In the 1940s, the Canadian economy was suffering from a lack of farmworkers. The people who traditionally worked on these sugar beet farms left their arduous jobs for better paying ones. Interned Japanese Canadians were forced to take their place. That's how the family ends up in Granton.
This town is even worse than Slocan. Naomi says:
When we stop finally, it is at the side of a small hut, like a toolshed, smaller even than the one we lived in in Slocan. [...] Our hut is at the edge of a field that stretches as far as I can see and is filled with an army of spartan plants fighting in the wind. (28.12)
In other words they are in the middle of freaking nowhere. Naomi hates every second of her life in the hut, but the family remains in Granton even after the internment policies are lifted.
The Bombing of Nagasaki
There is one more major setting for the novel: the town of Nagasaki, on the island of Kyushu in Japan. On August 6, 1945, the US government dropped an atomic bomb on the city of Hiroshima. Three days later they dropped a bomb on Nagasaki.

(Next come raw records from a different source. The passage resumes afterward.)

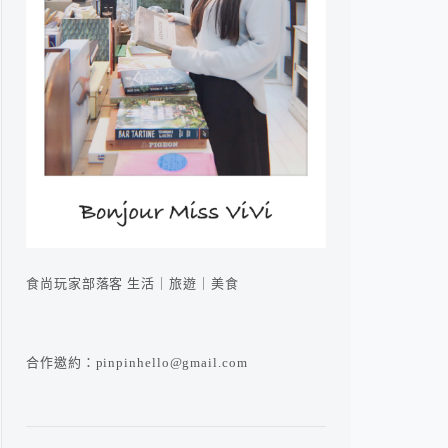
食尚玩家部落客 生活｜旅遊｜美食
合作邀約：pinpinhello@gmail.com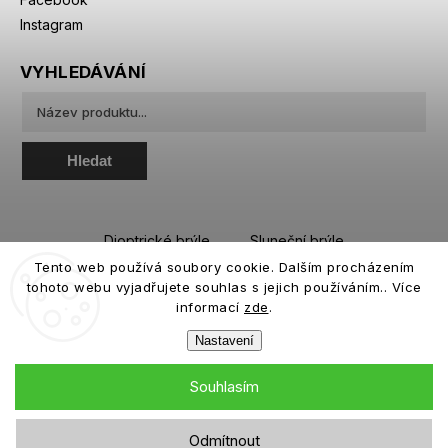
Instagram
VYHLEDÁVÁNÍ
Hledat
Dioptrické brýle
Sluneční brýle
Tento web používá soubory cookie. Dalším procházením
Sportovní brýle
Kontaktní čočky
tohoto webu vyjadřujete souhlas s jejich používáním.. Více
Roztoky a oční kapky
informací
zde
.
Nastavení
Souhlasím
Copyright 2026
eiffeloptic.cz
. Všechna práva vyhrazena.
Odmítnout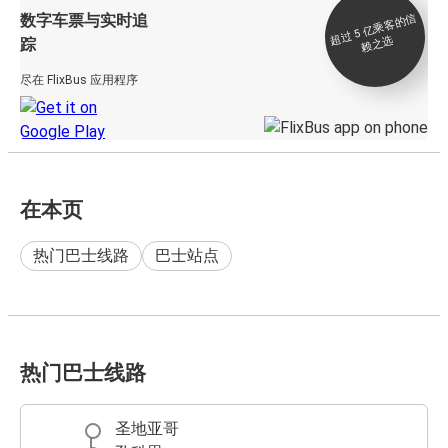
数字车票与实时追
过 5
亿
乘
客
的
信
赖
之
超
选
踪
尽在 FlixBus 应用程序
在本页
热门巴士线路
巴士站点
热门巴士线路
圣地亚哥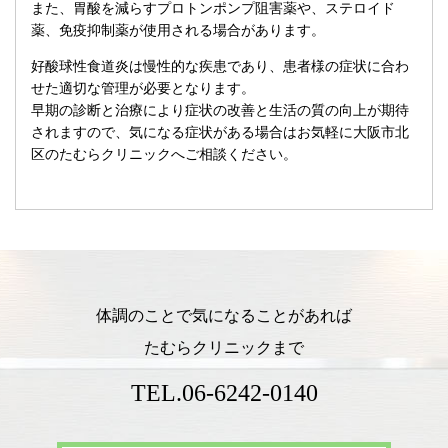
また、胃酸を減らすプロトンポンプ阻害薬や、ステロイド
薬、免疫抑制薬が使用される場合があります。
好酸球性食道炎は慢性的な疾患であり、患者様の症状に合わ
せた適切な管理が必要となります。
早期の診断と治療により症状の改善と生活の質の向上が期待
されますので、気になる症状がある場合はお気軽に大阪市北
区のたむらクリニックへご相談ください。
体調のことで気になることがあれば
たむらクリニックまで
TEL.
06-6242-0140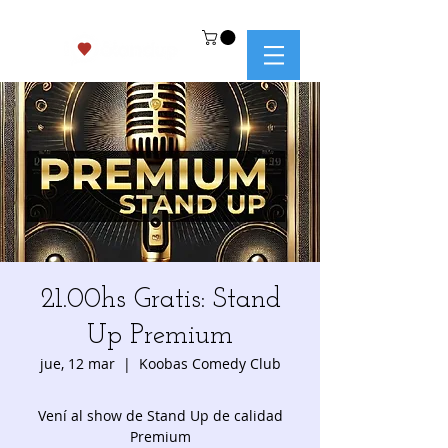
21.00hs Gratis: Stand
Up Premium
jue, 12 mar
  |  
Koobas Comedy Club
Vení al show de Stand Up de calidad
Premium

Grandma Kato describes the aftermath. It is a long quote, but it illustrates the horror of the situation, so we're putting it in in full. Read it and (literally) weep:
It took Grandma a long time to claw her way out of the wreckage. When she emerged, it was into an eerie twilight formed of heavy dust and smoke that blotted out the sun. What she saw was incomprehensible. Almost all the buildings were flattened or in flames for as far as she could see. The landmarks were gone. [...] Beneath some wreckage, she saw first the broken arm, then the writhing body of her niece, her head bent back, her hair singed, both her eye sockets blown out. [...] Grandma Kato touched her niece's leg and the skin peeled off and stuck to the palm of her hand. (38.23)
According to some standards, the bombing was successful because on August 15, 1945, the Japanese government agreed to unconditional surrender. But the human toll was inconceivable. Besides those who died instantly, an estimated 80,000 people died in Nagasaki within four months of the bombing from radiation.